Christjan> It didn't feel like an experiment. Dave always shoots with an edit in mind and gives me lots of options, but when we work on commercials we don't get the chance to do reshoots, what's been captured is what there is. Everyone is on such a tight timeline for the shoot and our schedules are usually staggered, so we aren't able to work together and decide if picking up something new would help the story.
I think giving the director and editor time to work together and involving the editor early in the process is super helpful. It does work to cut remotely, this project has made me feel like we can still feel the connection to each other even when we can't be together. And also that it’s alright to go to work in your pajamas.
LBB> What were the trickiest components and how did you overcome them?
Dave> The trickiest thing for me was making this look and feel real. The second this felt fake, it was a fail. I owe that 100% to Christjan and Artjail. The comping was flawless and the turnaround time to do so was ridiculous. And they nailed it.
Christjan> The trickiest thing was keeping the story focused, there were endless possibilities and Dave did a great job of giving me so many options and shooting it in a way that it cut together really well. The second trickiest would be creating and layering all the performances so that Artjail could do their compositing magic and so it could feel like they were all really in the same room together.

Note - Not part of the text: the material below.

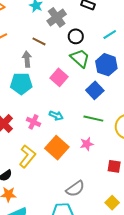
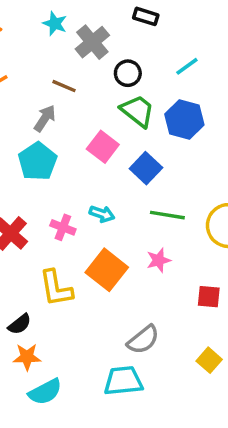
gray arrow: (27, 59) -> (45, 118), turned 42
cyan pentagon: (21, 84) -> (38, 161), turned -30
blue square: (95, 90) -> (146, 168), moved
yellow L-shape: (27, 156) -> (56, 288), turned 135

Joel at Lime Studios did a killer job of balancing out the different source audio for us too.
LBB> How did you find the challenge of directing three versions of your own self?
Dave> Looking back, I'm so happy we made this. It did exactly what we wanted it to do. It made people smile in a time where the world outside was crumbling before our eyes. The Daves became my personal way of escaping the crumble. They still are actually. The Daves and Christjan. Oh, and Bob.
LBB> Christjan, you know Dave quite well. What are your thoughts on these three versions of him?
Christjan> I really did start seeing each Dave as his own individual person. Dave was really clear on each version of himself and how they would react to things and interact together. It's a lot of fun to see these three chat with each other, but I know there's a lot more to Dave than just these three.
LBB> Did you learn anything about your friend in this film?
Christjan> Naked Dave would make a bad roommate.